Des pathologies spectaculaires

L’imaginaire associé aux pathologies psychiatriques interroge, fascine et, inspire des intrigues folles aux réalisateurs. Pourtant, le cinéma dans son traitement de la maladie mentale opère un choix radical dans les pathologies à représenter. La plus représentée, la schizophrénie, semble disposer d’une aura cinématographique particulière. De plus, le malade au cœur de l’intrigue est porté par des pulsions sanguinaires, le lien entre violence et maladie paraissant incontournable. Le diagnostic psychiatrique reconnaît, en effet, un lien entre l’un et l’autre mais au contraire celui-ci affirme que les personnes atteintes de troubles, tels que la schizophrénie, ont plus de chance d’être victimes de violence plutôt que de se montrer violents envers les autres. Cette interprétation erronée a donné naissance à des films caricaturaux comme Shining dans lequel Jack Nicholson est pris de folie meurtrière contre sa femme et son fils. Si la schizophrénie reste le chouchou des salles obscures, d’autres maladies attisent la curiosité des réalisateurs. On peut citer, le syndrome post-traumatique notamment représenté dans Voyage au bout de l’enfer de Michael Cimino dans lequel des vétérans de la guerre du Vietnam se retrouvent hantés par leurs souvenirs de guerre ; ou encore les troubles de la personnalité, on ne peut contourner l’emblématique Psycho où Hitchcock donne à voir un Norman Bates sujet à un impressionnant trouble dissociatif de l’identité le faisant osciller entre  son identité réelle et celle de sa défunte mère.

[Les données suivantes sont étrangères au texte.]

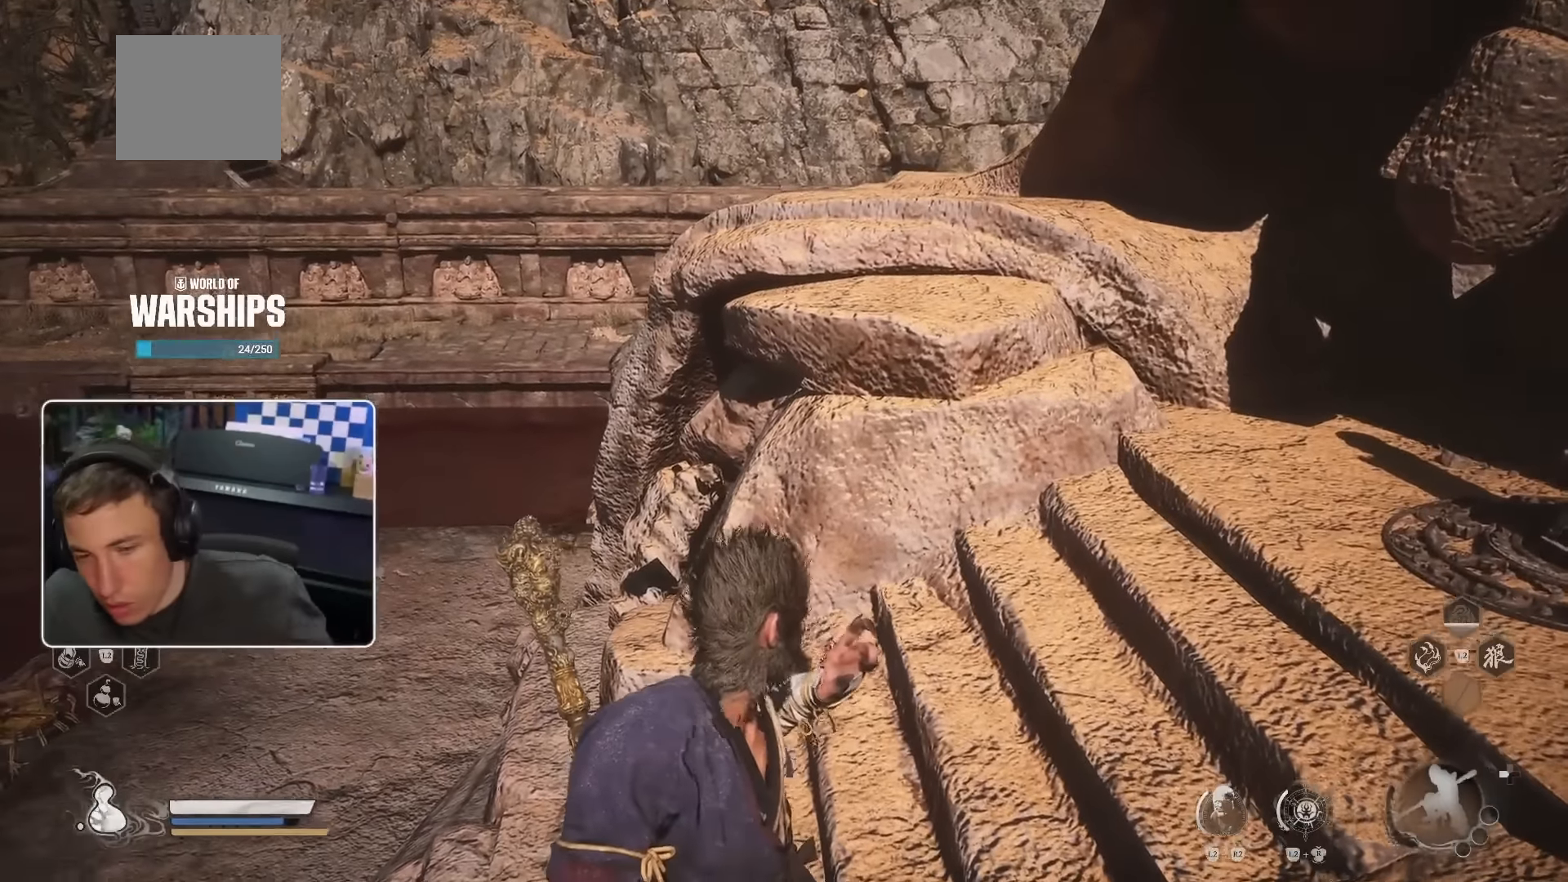
Gameplay with a controller (PlayStation layout); each line is a JSON object with the inputs held at the frame after it. "events" lists button and stick changes between this image and that frame as [ms after this image, input, new state], when the widget could be followed in between.
{"buttons": [], "left_stick": "center", "right_stick": "center", "events": [[133, "CROSS", "up"], [150, "R2", "down"], [217, "R2", "up"], [417, "CROSS", "down"], [483, "CROSS", "up"]]}
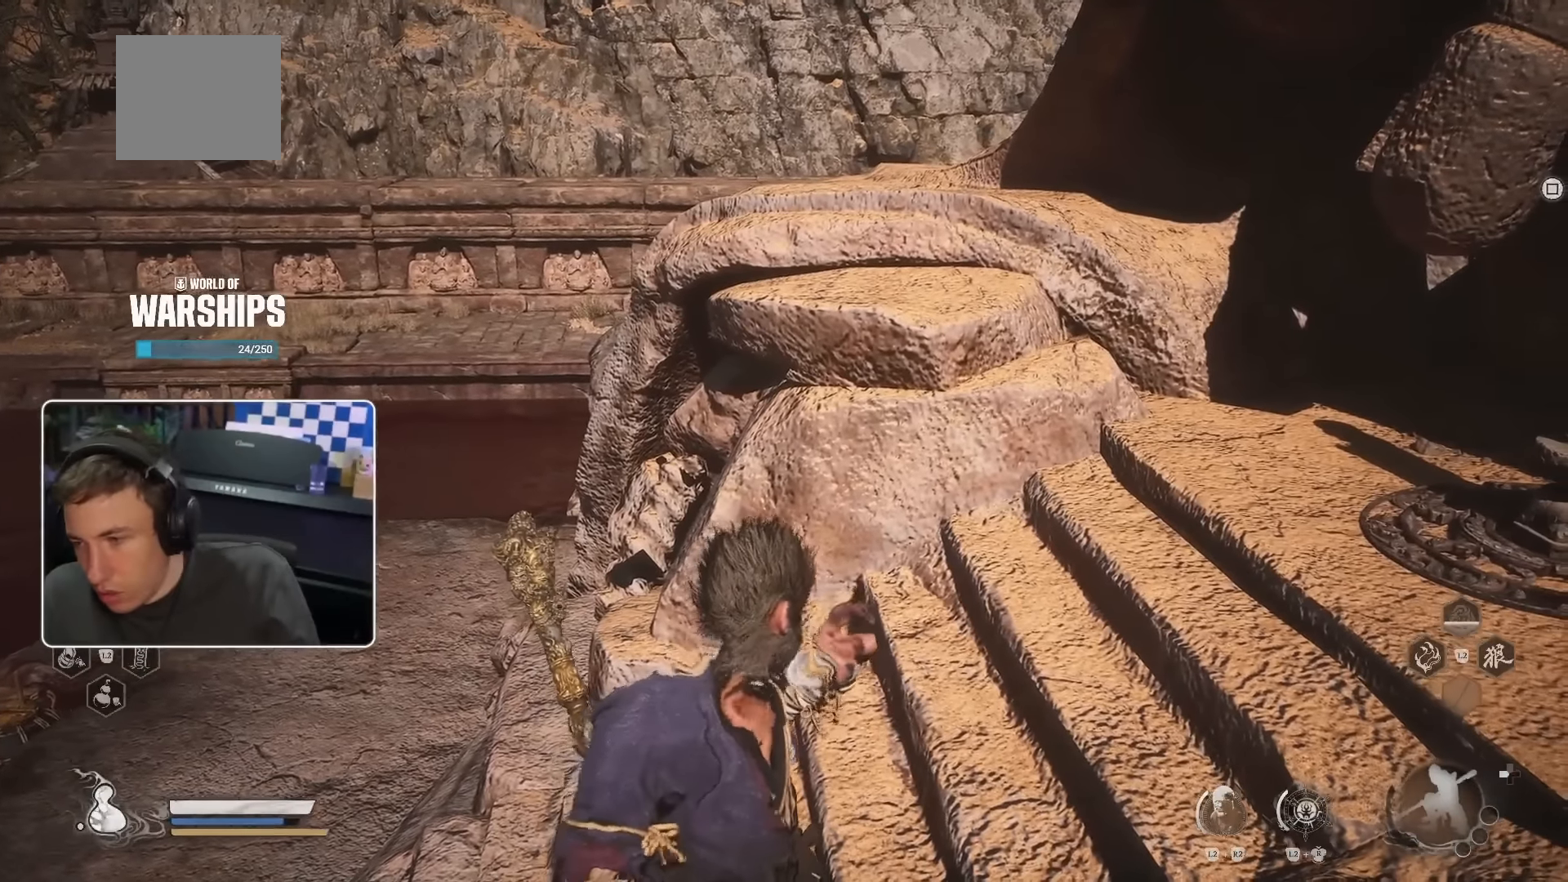
{"buttons": [], "left_stick": "center", "right_stick": "center", "events": []}
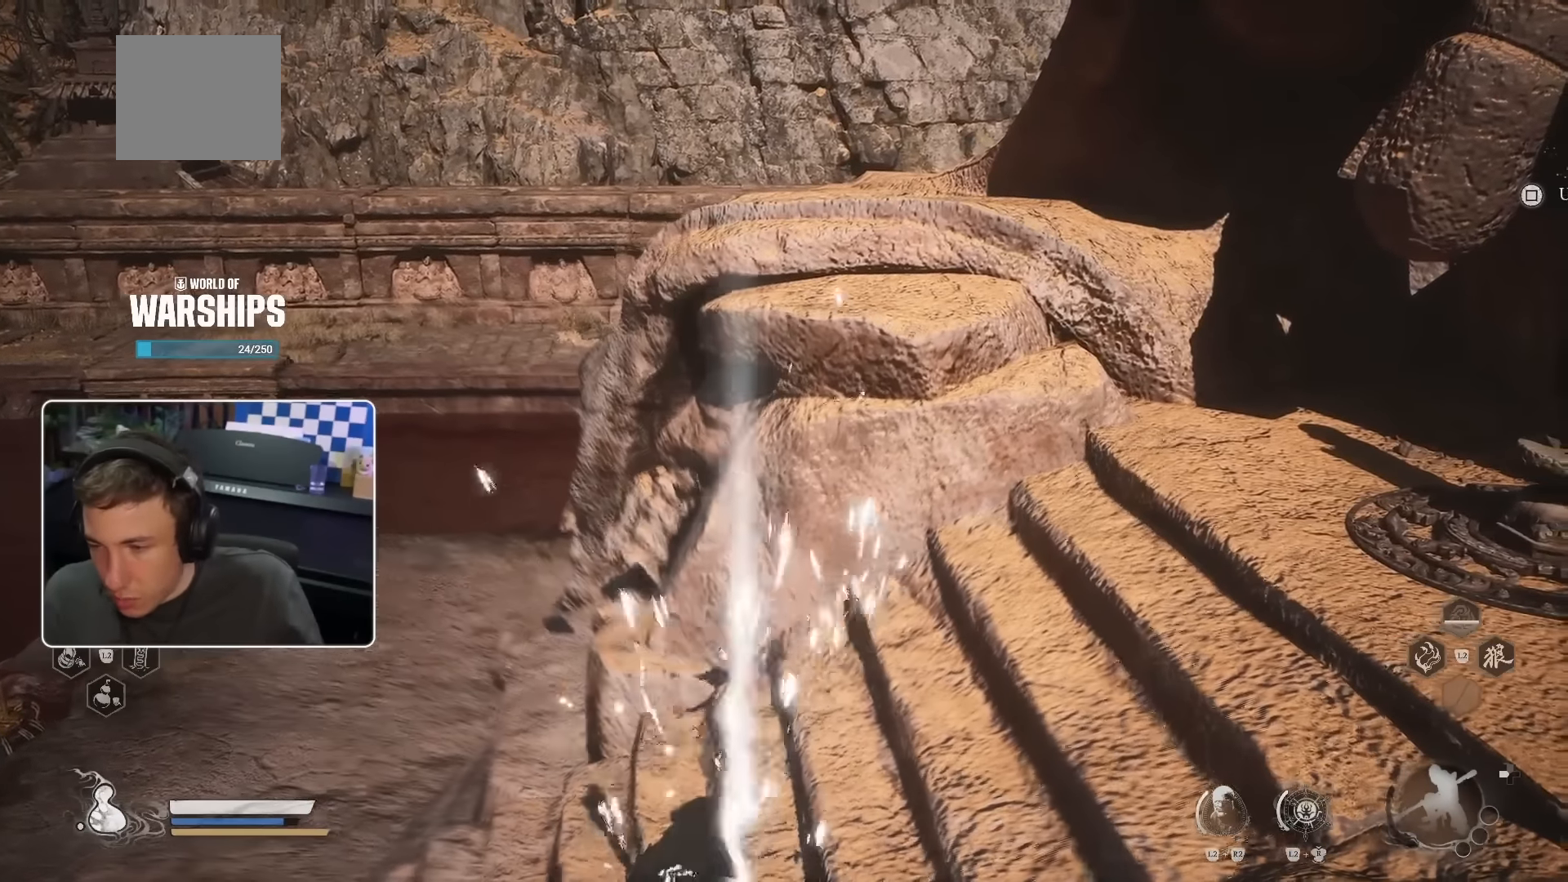
{"buttons": ["R2"], "left_stick": "center", "right_stick": "center", "events": [[433, "R2", "down"]]}
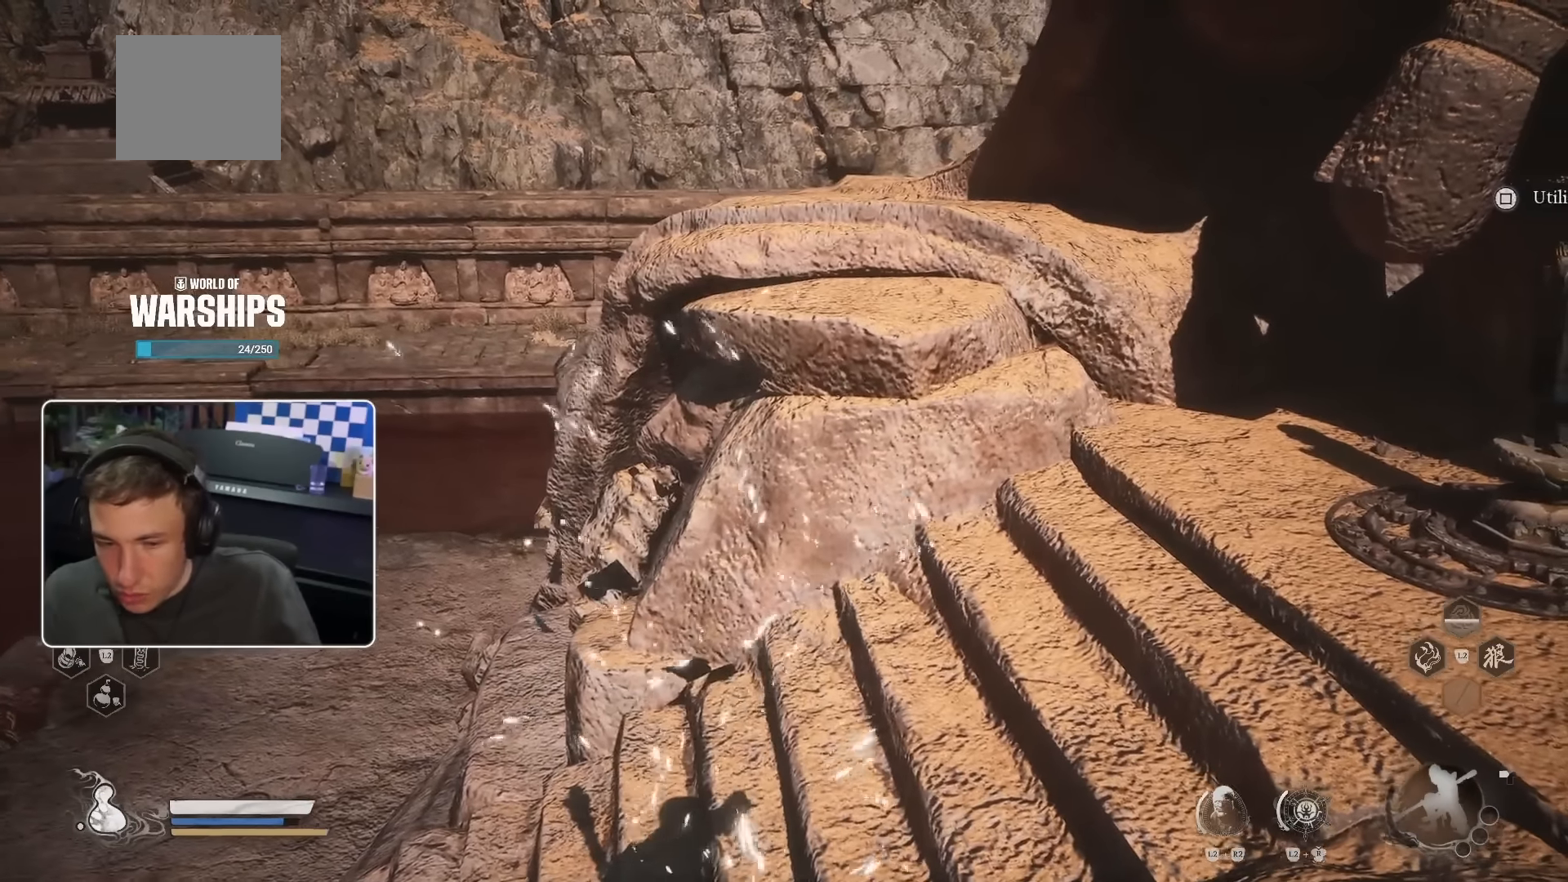
{"buttons": [], "left_stick": "center", "right_stick": "center", "events": [[33, "R2", "up"]]}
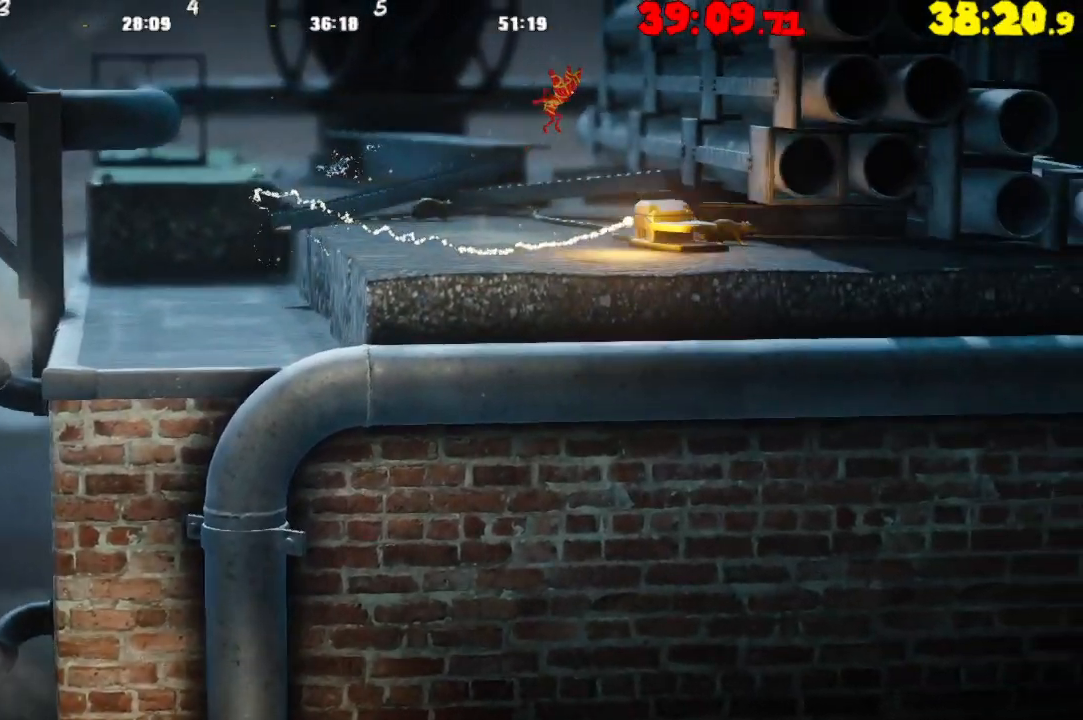
Gameplay with a controller (PlayStation layout); each line is a JSON object with the inputs held at the frame after it. "events" lists button and stick changes between this image and that frame as [ms after this image, input, new state], when the widget could be followed in between.
{"buttons": [], "left_stick": "right", "right_stick": "center", "events": [[117, "CROSS", "up"], [250, "TRIANGLE", "down"], [350, "TRIANGLE", "up"]]}
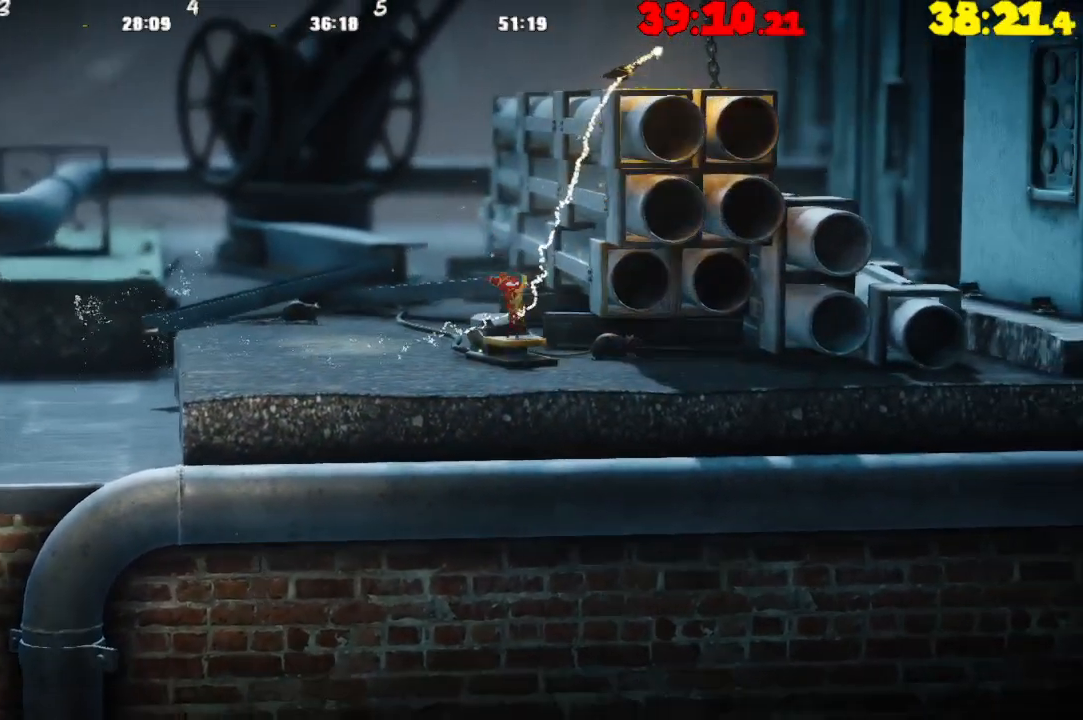
{"buttons": [], "left_stick": "right", "right_stick": "center", "events": []}
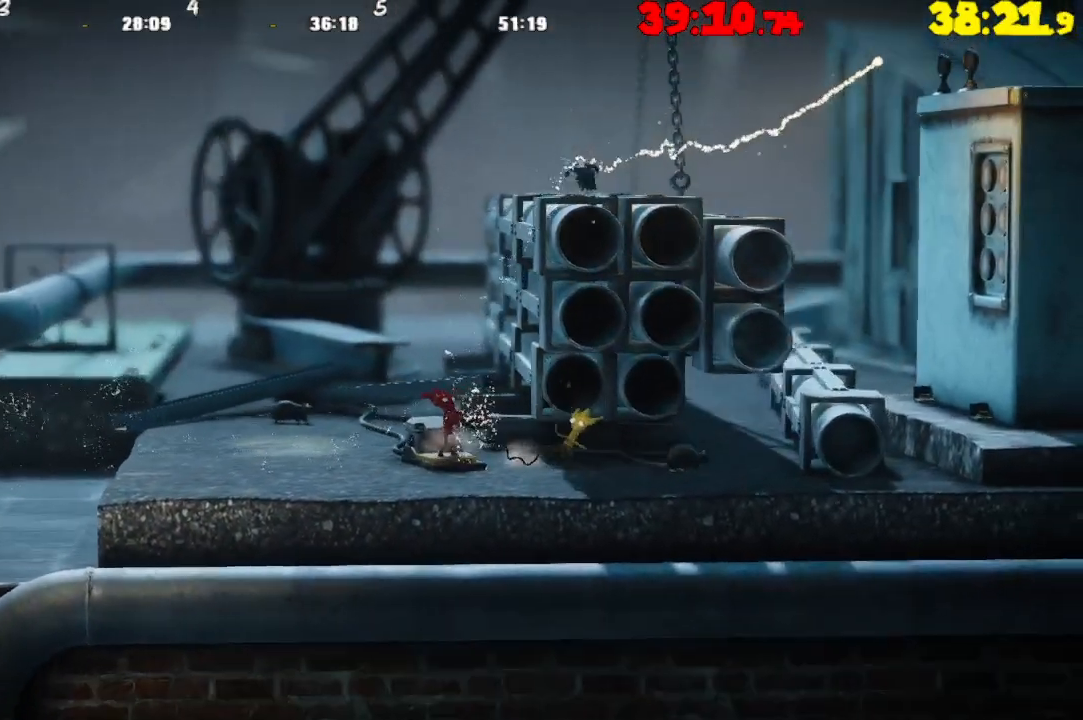
{"buttons": ["L2"], "left_stick": "right", "right_stick": "center", "events": [[333, "L2", "down"]]}
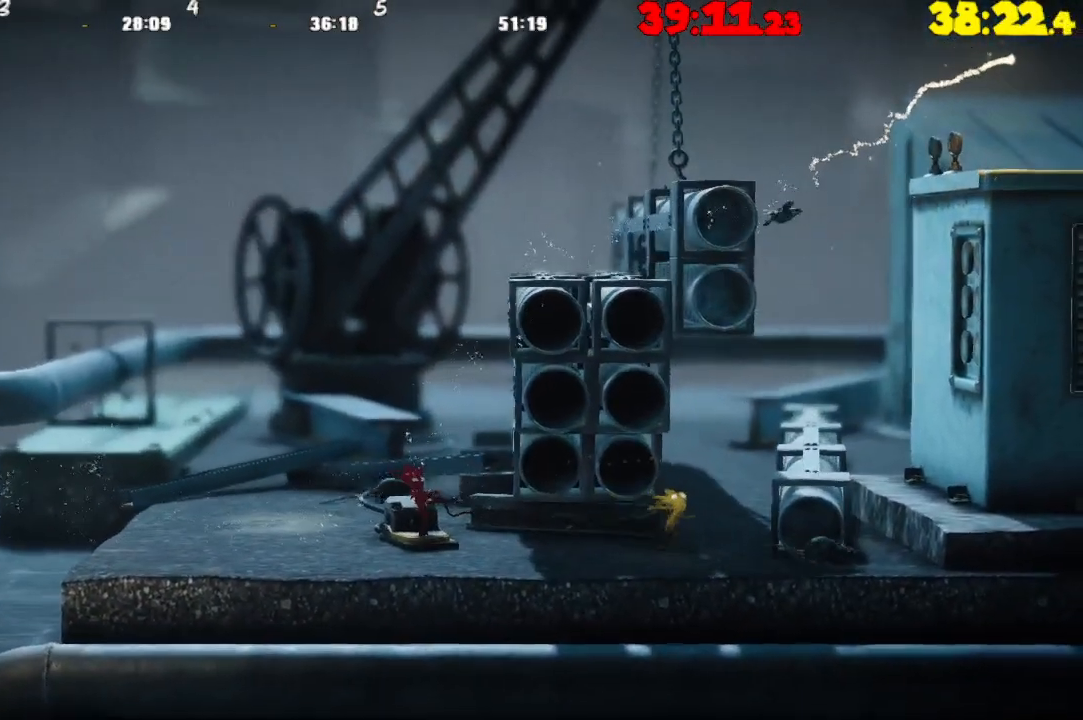
{"buttons": ["CROSS"], "left_stick": "right", "right_stick": "center", "events": [[300, "CROSS", "down"], [317, "L2", "up"]]}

Une imagerie manichéenne en décalage avec le réel

La maladie dans sa représentation cinématographique semble suivre deux logiques concurrentes ; d’une part, l’intrigue se centre sur un fou meurtrier (à l’instar d’un Hannibal Lecter cannibale dans le Silence des agneaux) ; d’autre part, on pose la personne malade comme une victime de la société (c’est le cas de l’héroïne de Family Life). En somme, le discours se fait manichéen ne permettant pas de rendre compte du mécanisme complexe de ces maladies. Cette imagerie dualiste se nourrit des fantasmes du public en même temps qu’il contribue à les perpétuer.

 

Le cinéma, un outil pour la psychiatrie ?

Malgré une représentation stéréotypée souvent éloignée des réalités cliniques, le cinéma peut, de façon paradoxale, s’avérer être un outil pour la psychiatrie. En effet, des bons films sur les maladies il en existe et ceux-ci peuvent s’avérer une aide précieuse pour la formation des futures psychiatres. C’est aux Etats-Unis notamment que la portée éducative des films est exploitée. Divers organismes recensent les films exploitables et établissent des catalogues destinés à l’enseignement, c’est le cas du catalogue de l’Université du Texas établit par Ruth Levine proposant aux étudiants le visionnage de Citizen Kane ou de Lawrence d’Arabie pour le trouble narcissique.

 

Le « malade mental » inspire peur et pitié, parfois même les deux à la fois. Qu’il soit peint sous les traits d’un meurtrier assoiffé de sang ou d’un paria aux marges de la cité, le discours qu’on porte sur lui correspond à la représentation médiatique qu’on fait de la maladie. Le trouble psychiatrique tel qu’il est représenté par le 7ème art, aussi caricaturale soit-il, est révélateur du rapport de notre société à l’égard de la maladie. Pour Edouard Zarifian, entre cinéma et psychiatrie il faut voir une « image en miroir […] où le cinéma s’inspire de la psychiatrie et où la psychiatrie se regarde dans le cinéma ». En cela, l’image est une donnée qui pousse à une réflexion sur la maladie vécue, pour le psychiatre celle-ci devrait nous inviter à « réinventer un nouveau visage pour la folie ».